When testing the USB 3.0 connectivity, the writing speed of large file is 169MB per second and reading speed is 213 MB per second. Subject to the Thunderbolt connectivity the reading speed is 387 MB per second and writing speed is 331MB per second. Smaller files are also transferred at relatively lower speeds with the USB 3.0 writing the small files at 48.6 MB per second and reading the data at 65 MB per second. The Thunderbolt connectivity also transfers smaller files at relatively lower speeds to and the reading speed is 130 MB per second and writing speed has a performance speed bump and reads at a noticeably slower speed of 75 MB per second.

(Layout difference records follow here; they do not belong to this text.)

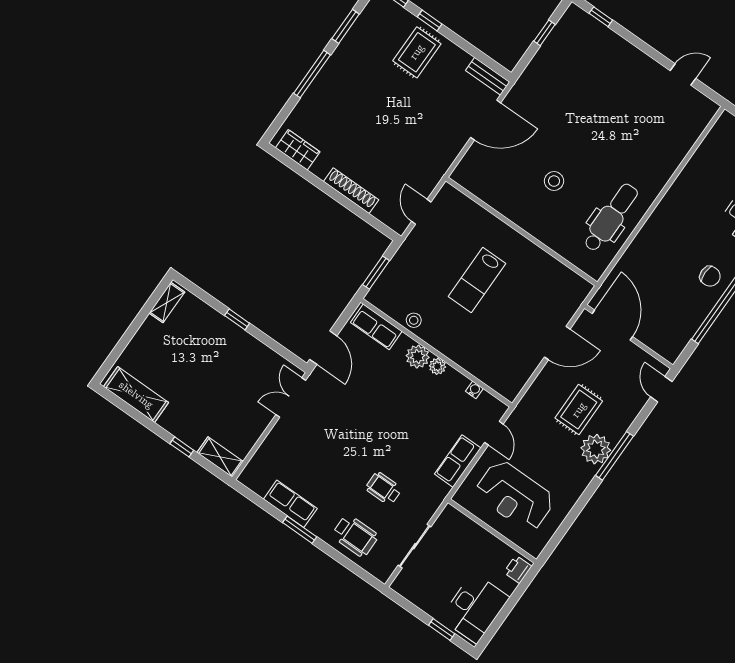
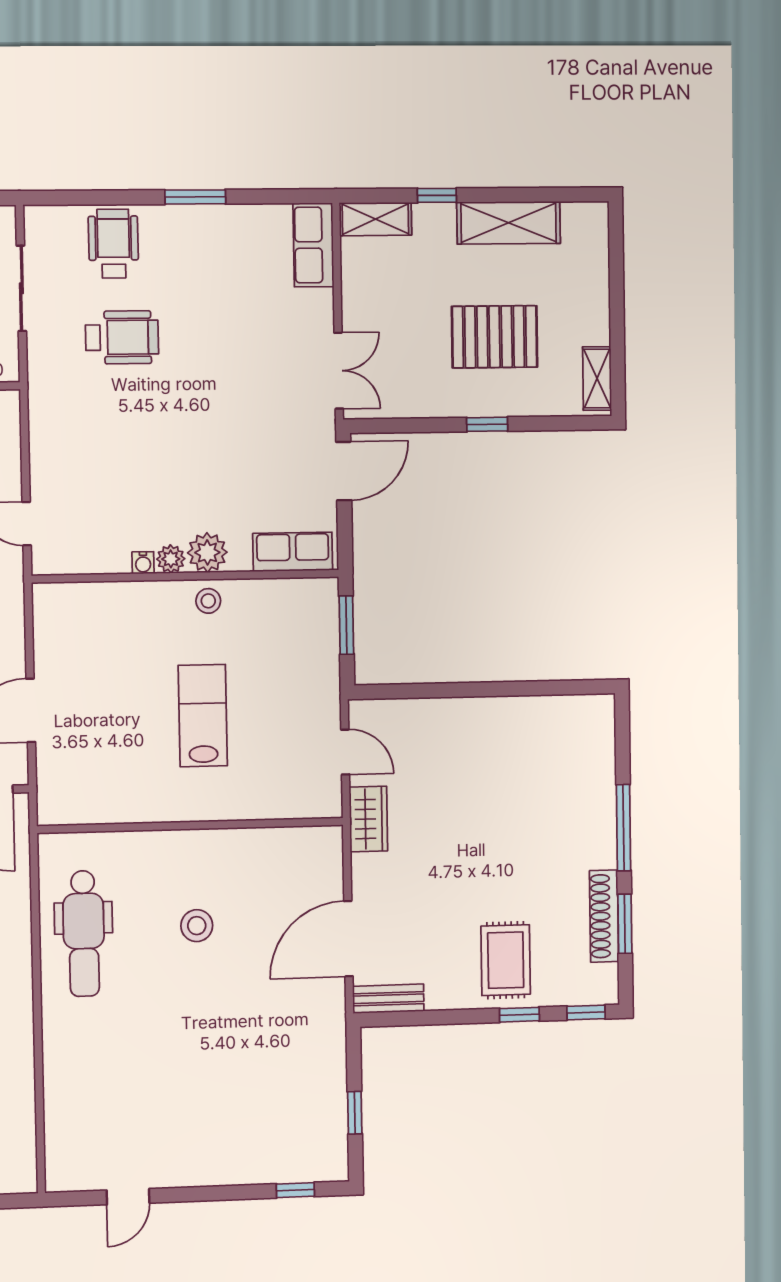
wardrobe: (298, 150) -> (368, 819), moved, turned -90
shoe rack: (351, 191) -> (604, 916), moved, turned 90
stool: (414, 320) -> (208, 601), moved
door: (323, 348) -> (344, 471), swing flipped
pallet: (203, 359) -> (495, 337), added
water cooler: (474, 390) -> (143, 563), moved
shelving: (136, 395) -> (509, 223), moved
row of seats: (458, 461) -> (48, 449), removed
wheelchair: (384, 488) -> (122, 337), width x1.36, depth x1.37
row of seats: (290, 504) -> (313, 245), moved, turned 90
wheelchair: (355, 536) -> (113, 244), turned 90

However, when testing for the highest speeds possible with the Drive+; the USB 3.0 delivers a blistering 419 MB per second with the Thunderbolt connectivity coming in a bit slower by around 10 MB per second which is not that bad either.
Usability
The Elgato Thunderbolt Drive+ is usable on both Mac and PC. The device though is formatted to HFS+ for compatibility with Mac, but a simple reformat makes it compatible with PC in Windows 7 and above. A driver on Elgato’s website enables the detection of the formatted drive as a mounted volume. The Drive+ runs on the Mac simply by plug and play. Click and drag also runs directly.
The Drive+ is bus powered and can only use one cable at a time and even if you connect both the Thunderbolt cable and USB 3.0 at a go, then the first connection is the one that will be active during use.
The only limitation that the Drive+ has is that it has only one Thunderbolt port hence doesn’t support Thunderbolt 2; this means that daisy chaining with this device is not possible. This lack of the second port only means that in a daisy chain setup, the drive is only usable at the end of the chain, this is because you cannot plug another Thunderbolt device to it which is standard in designing compact drives. This problem presents a challenge if you only have one Thunderbolt port and also the mini-Display port adapter is also in use. In this instance one is forced to decide between the two devices.